*** Opening RECORDS SHOWN ***
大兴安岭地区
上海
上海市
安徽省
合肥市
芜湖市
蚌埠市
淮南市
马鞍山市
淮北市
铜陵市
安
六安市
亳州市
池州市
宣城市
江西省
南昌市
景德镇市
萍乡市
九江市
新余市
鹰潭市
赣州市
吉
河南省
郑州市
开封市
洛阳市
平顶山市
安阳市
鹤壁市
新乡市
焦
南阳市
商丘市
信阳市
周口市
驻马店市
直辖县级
*** Closing RECORDS SHOWN ***
WORK INSTRUCTIONS.
Provide an exact transcription of every entry above.

SOLUTION TO THE PROBLEM.
大兴安岭地区
上海
上海市
安徽省
合肥市
芜湖市
蚌埠市
淮南市
马鞍山市
淮北市
铜陵市
安
六安市
亳州市
池州市
宣城市
江西省
南昌市
景德镇市
萍乡市
九江市
新余市
鹰潭市
赣州市
吉
河南省
郑州市
开封市
洛阳市
平顶山市
安阳市
鹤壁市
新乡市
焦
南阳市
商丘市
信阳市
周口市
驻马店市
直辖县级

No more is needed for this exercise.